Now, you are probably thinking “Reheated eggs?!”
Yes! It works. They are good.
I used to work at a fast food chain restaurant and all the eggs started frozen, in sheets of scrambled yellow. We would pull them out of the freezer, let them thaw in the cooler, and once they were thaw they had a shelf life of at least 3 days.
So yes, you can bake, refrigerate, heat, and eat your own egg cups.
Best part about these is that you can customize them the way you want!
Add in any diced up veggies
Add in some pre cooked meats
- Turkey (ground or deli)
Even add in a sprinkle of cheese.
Bake until the eggs are set and take them out of the pan to cool.
Top with your favorite herbs and spices. Maybe a dash of hot sauce or some avocado and eat right away!
Then save the rest in these meal prep containers for another morning.
Baked Egg Cups
- Muffin Tin
- 12 Eggs Use 2-3 Eggs Per Cup you want to make. Here I used 3 Eggs each
- 1-2 tbsp water
- 1 Cup Desired Chopped Veggies Any veggie you have available. Mix and Match.
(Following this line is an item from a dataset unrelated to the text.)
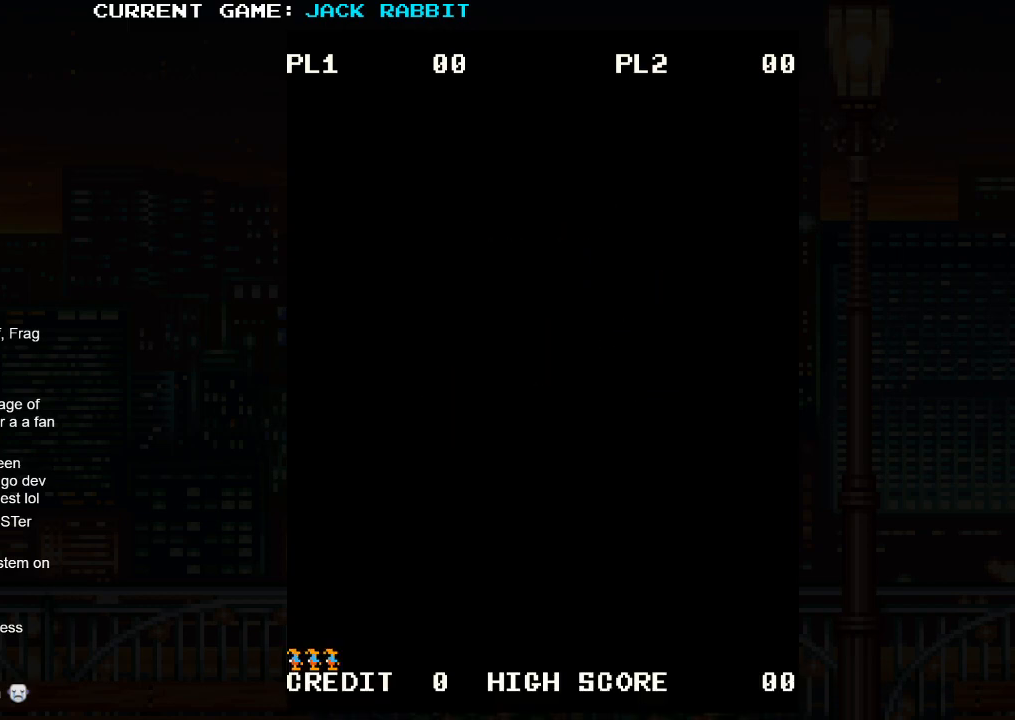
Gameplay with a controller (arcade stick); each line is a JSON object with the inputs held at the frame after it. "events" lists button and stick changes between this image and that frame as [ms after this image, input, new state], when the widget could be followed in between. Not read: L3 R3.
{"buttons": [], "left_stick": "up-right", "events": [[467, "left_stick", "up-right"]]}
Peppers, Onions, Spinach, Broccoli, Tomatoes, Cauliflower, Zucchini, Mushrooms,
- Sprinkle Shredded Cheese If Desired.
- Pre Heat Oven to 350 degrees.
- Scramble eggs with a tablespoon of water.
- Spray Muffin Tin with non stick cooking spray.
- Add Scrambled eggs to pan and add desired veggies to each.
- Bake for 25 – 30 minutes or until eggs are set.
- Remove egg cups from pan to cool.
- Eat immediately or let completely cool and store in the refridgerator in air tight container.
- Add toppings such as herbs and spices, hot sauce, avocado for a final touch.
- To re-heat; place on microwave safe dish, cover with damp paper towel, and microwave 30 – 45 seconds or until heated through.